Create cluster issues
- Quota issues
-
The IBM Storage Scale cluster creation execution may fail due to insufficient quotas in the GCP account.
For example, if the routers quota is exceeded, the following error message is logged:
Error waiting to create Router: Error waiting for Creating Router: Quota 'ROUTERS' exceeded. Limit: 20.0 globally.
Fix: Increase the required quota or free some required resource.
Note: You can check if all the required quotas are met by running the ./cloudkit validate quota command.
- Credential issues
-
- Check your GCP credentials. Ensure that the GCP credentials used to provision resources through
cloudkit are valid and have the appropriate permissions. Verify this by checking the GCP credential
JSON file used by cloudkit and confirming that they have the necessary
permissions.
google: could not find default credentials. See https://cloud.google.com/docs/authentication/external/set-up-adc for more information
- Check your GCP credentials. Ensure that the GCP credentials used to provision resources through
cloudkit are valid and have the appropriate permissions. Verify this by checking the GCP credential
JSON file used by cloudkit and confirming that they have the necessary
permissions.
- Transient network errors
-
- Cluster creation failure due to transient network errors:
- In some circumstances it might be possible to encounter latent network issues may be encountered while deploying new cluster resources.
- If this is encountered, rerun the
./cloudkit
command with the same parameters. - The cloudkit logs might list something like:
Error waiting for instance to create: error while retrieving operation: Get \"https://compute.googleapis.com/compute/v1/projects/<PROJECT_ID>/zones/us-east1-b/operations/operation-1696304597507-1111111-e49f6fc6-a5b7ecc4?alt=json&prettyPrint=false\": http2: client connection lost
- If the problem still persists after rerunning the command, delete the existing cluster and create a new cluster.
- If an IBM Storage Scale related problem is suspected, collect data by running the gpfs.snap command. Upload the output of the gpfs.snap command to the IBM Storage Scale support ticket that is opened.
- Plan your network infrastructure to ensure a reliable communication between installer node and
cloud. In jump host based connectivity, it could take little longer for
ssh
to reach the node, if there is a network drop, it is recommended to re-run.

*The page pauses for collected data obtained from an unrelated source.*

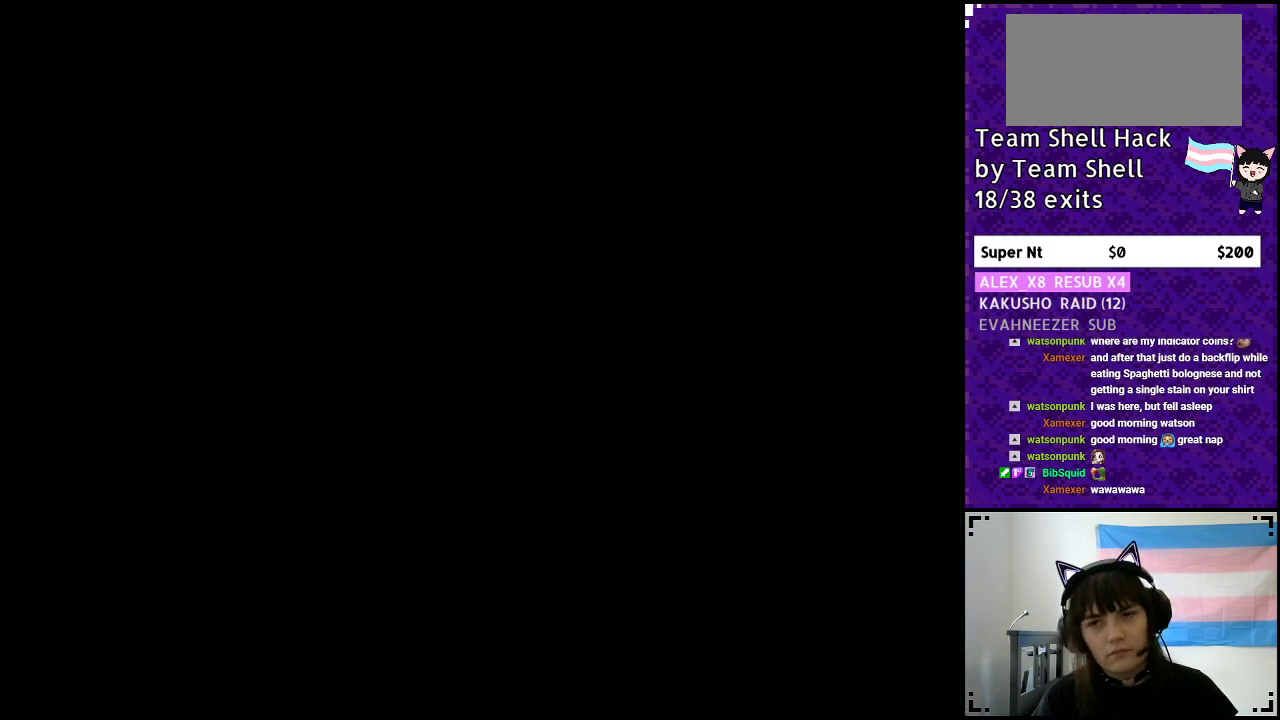
{"buttons": ["Y", "DPAD_RIGHT"], "events": [[400, "Y", "down"], [450, "DPAD_RIGHT", "down"]]}
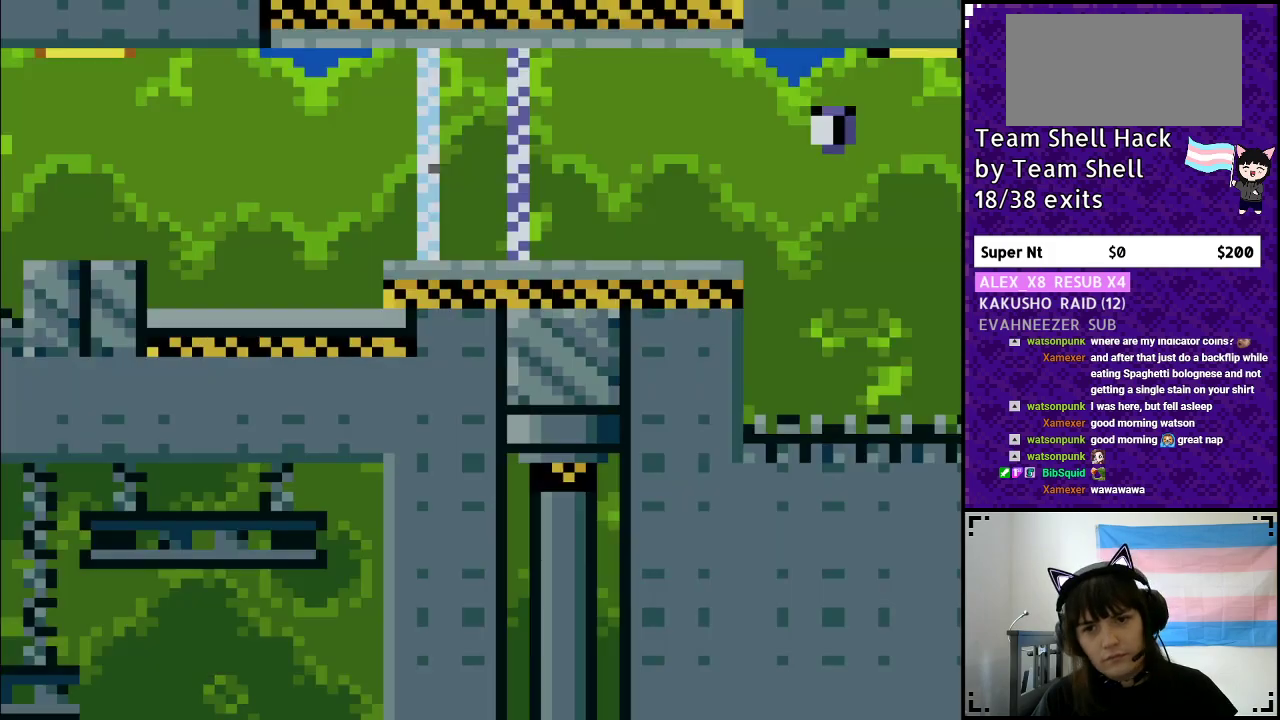
{"buttons": ["Y", "DPAD_RIGHT"], "events": []}
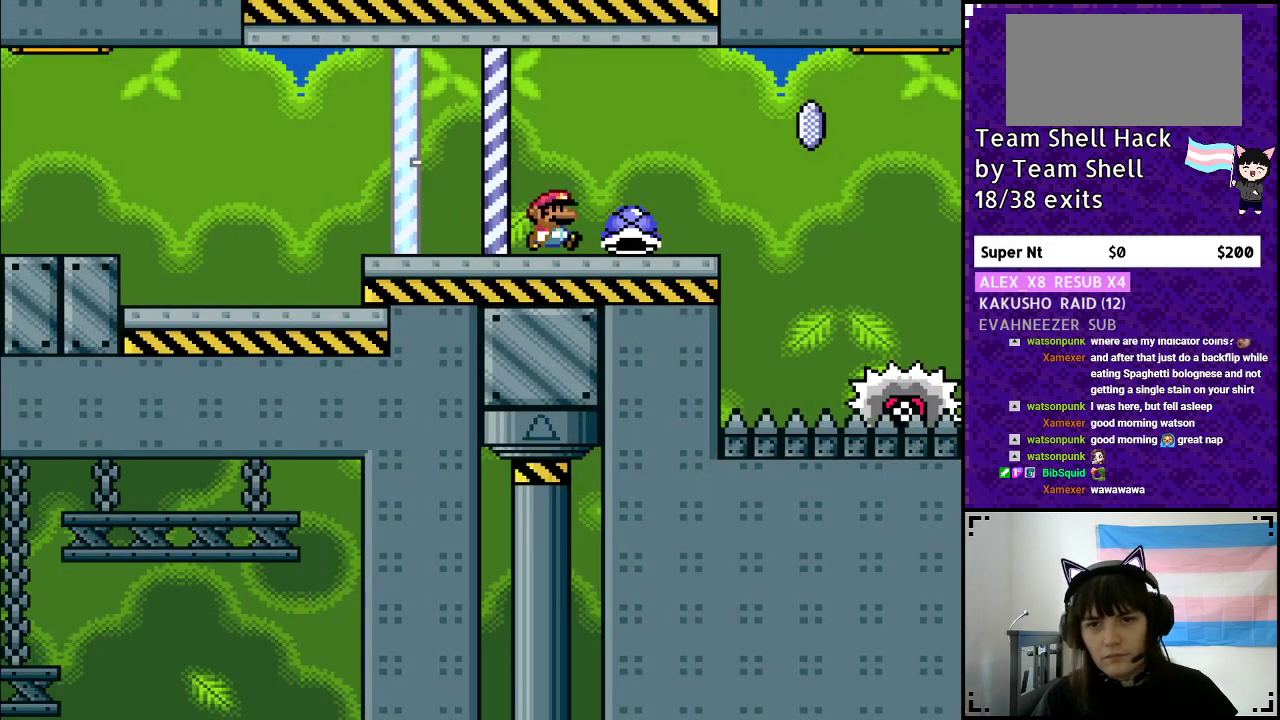
{"buttons": ["A", "Y", "DPAD_RIGHT"], "events": [[150, "DPAD_UP", "down"], [150, "Y", "up"], [200, "DPAD_RIGHT", "up"], [250, "DPAD_LEFT", "down"], [250, "Y", "down"], [300, "DPAD_UP", "up"], [350, "DPAD_LEFT", "up"], [350, "DPAD_RIGHT", "down"], [467, "A", "down"]]}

- Cluster creation failure due to transient network errors:
Delete cluster issue
- If any GCP resources have been provisioned into the VPC outside of the cloudkit, the cloudkit delete command will be unable to delete these manually created resources. In this case, all resources created outside of the cloudkit must be deleted manually before the cloudkit delete operation can be executed.
When this issue occurs, the following message may be displayed:
I: Destroy all remote objects managed by terraform (instance_template) configuration.
I: Destroy all remote objects managed by terraform (bastion_template) configuration.
I: Destroy all remote objects managed by terraform (vpc_template) configuration.
E: Delete cluster received error: exit status 1
Fix: Manually clean the cloud resources and contact IBM Support.
Edit cluster issue
- Quorum node issues
-
After running edit on any cluster, the following GPFS TIPS is displayed if you run the mmhealth node show command:
GPFS TIPS 1 hour ago callhome_not_enabled, quorum_too_little_nodes
This means that the edit operation is not assigning any new quorum node.
Fix: You need to manually assign additional quorum node from the newly added nodes.